Aside from the global pandemic, a number of other social issues took centre stage last year. Iterable’s research revealed forty-two percent of companies issued a public statement on racial inequality in 2020, with gender inequality (35%) and climate change (34%) also high on the agenda. Just 15% of brands did not release a statement on any issue in 2020.

U.K. brands campaigned on these issues in a variety of different ways. The most commonly reported tactic by U.K. marketing leaders was either to partner with an organisation on an initiative to benefit those affected (56%), or by creating social media content advocating for the issue (54%). 2021 looks unlikely to be less issue-driven for businesses. Nearly 4 in 5 respondents (79%) plan to continue campaigns this year with messaging on one or more of these issues.

This year, marketers are mindful of focusing on campaign messaging suitable for the business. In one sense, U.K. marketing leaders are ambitious for brands to go even further to speak out on the major ethical and moral issues cared about by customers – 45% of respondents claimed, in fact, that there were issues they wished their company had been more vocal about in 2020.

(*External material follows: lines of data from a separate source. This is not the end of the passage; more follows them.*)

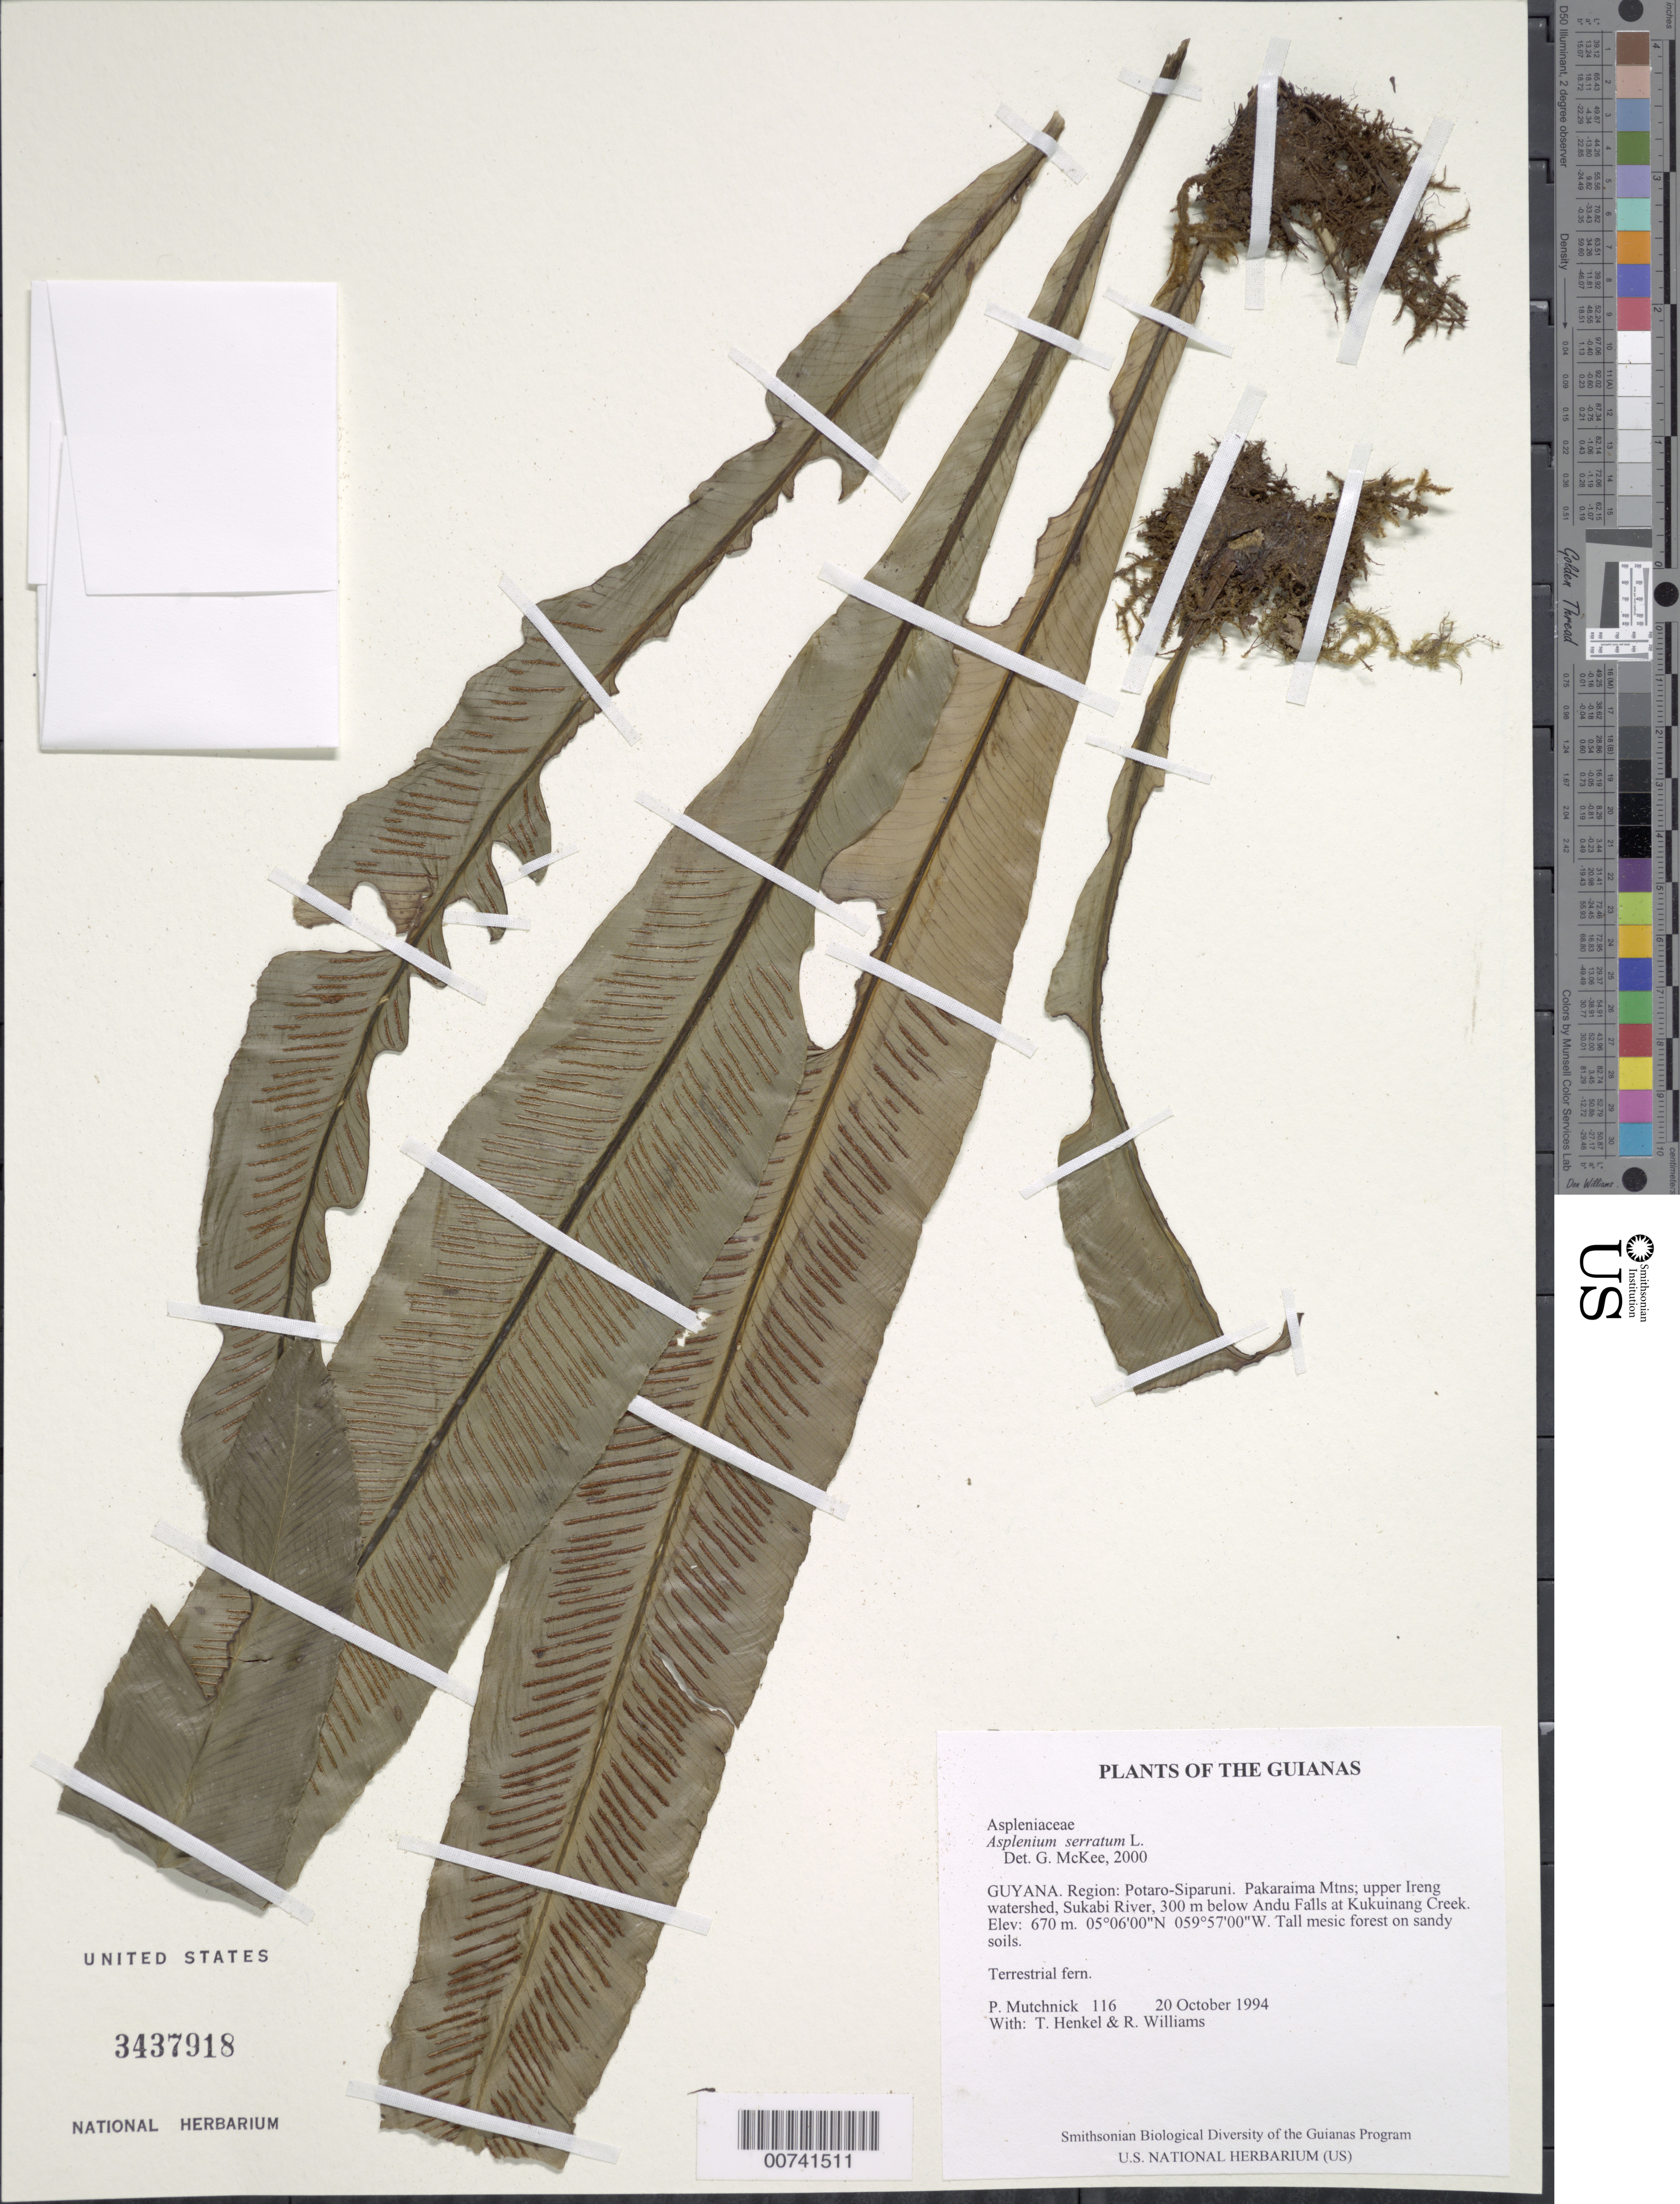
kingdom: Plantae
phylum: Tracheophyta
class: Polypodiopsida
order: Polypodiales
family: Aspleniaceae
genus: Asplenium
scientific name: Asplenium serratum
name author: L.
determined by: McKee, G. S., (US), NMNH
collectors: P. Mutchnick, T. Henkel & R. Williams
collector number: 116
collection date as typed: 20 October 1994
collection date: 1994-10-20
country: Guyana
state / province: Potaro-Siparuni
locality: Pakaraima Mtns; upper Ireng watershed, Sukabi River, 300 m below Andu Falls at Kukuinang Creek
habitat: Tall mesic forest on sandy soils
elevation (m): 670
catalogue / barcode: US 3437918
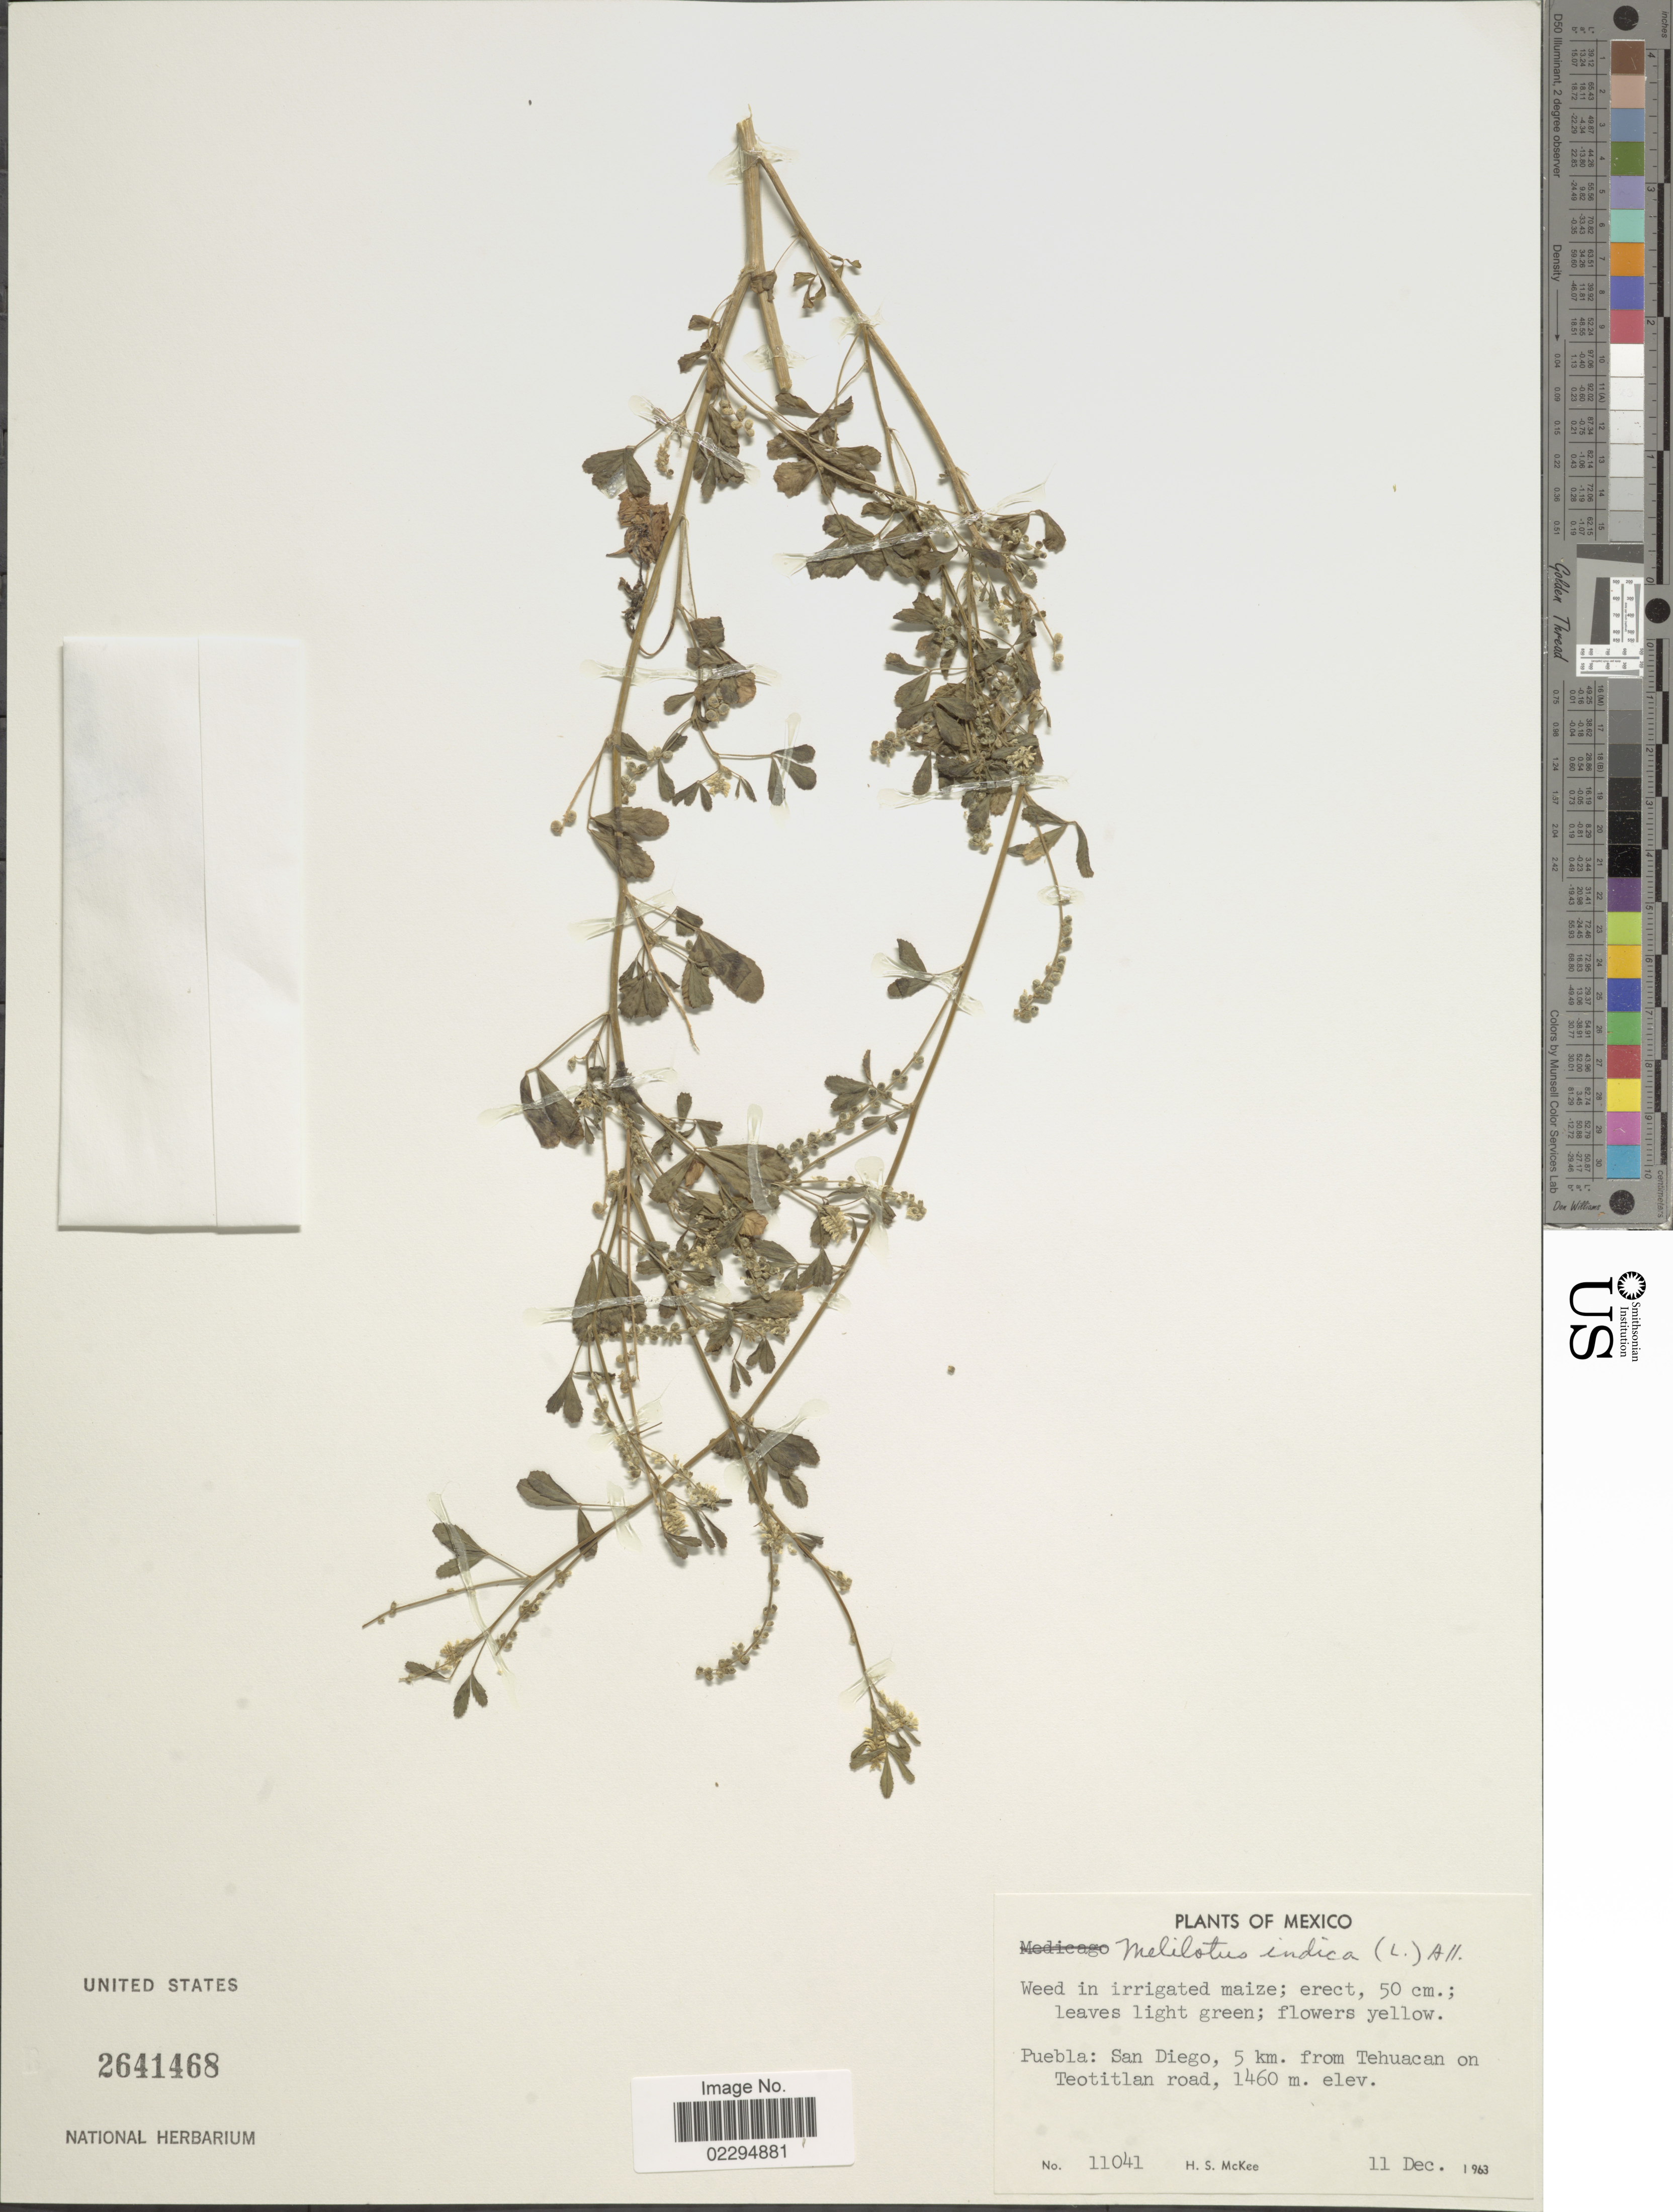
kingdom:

However, brands are careful to keep their campaigning away from party politics. Eighty-five percent of respondents agreed that as a consumer brand, it is their responsibility to maintain a neutral stance towards any political party. When asked why they avoided aligning with a political party, the top response was it would be unethical to bring party politics into their brand (42%); closely followed by 35% fearing that party political positioning would not resonate with the brand’s target audience.

Jarrett concluded: “This year ethics and morality look set to be critical components of building trust in a brand. Our research highlights marketers’ success in communicating with sensitivity on the multitude of societal issues about which customers are passionate. As marketers, our responsibility is also to consider how our individual audiences are feeling, so we can communicate with tact. The more mindful we are of their perspective, the more effectively we can connect with them.”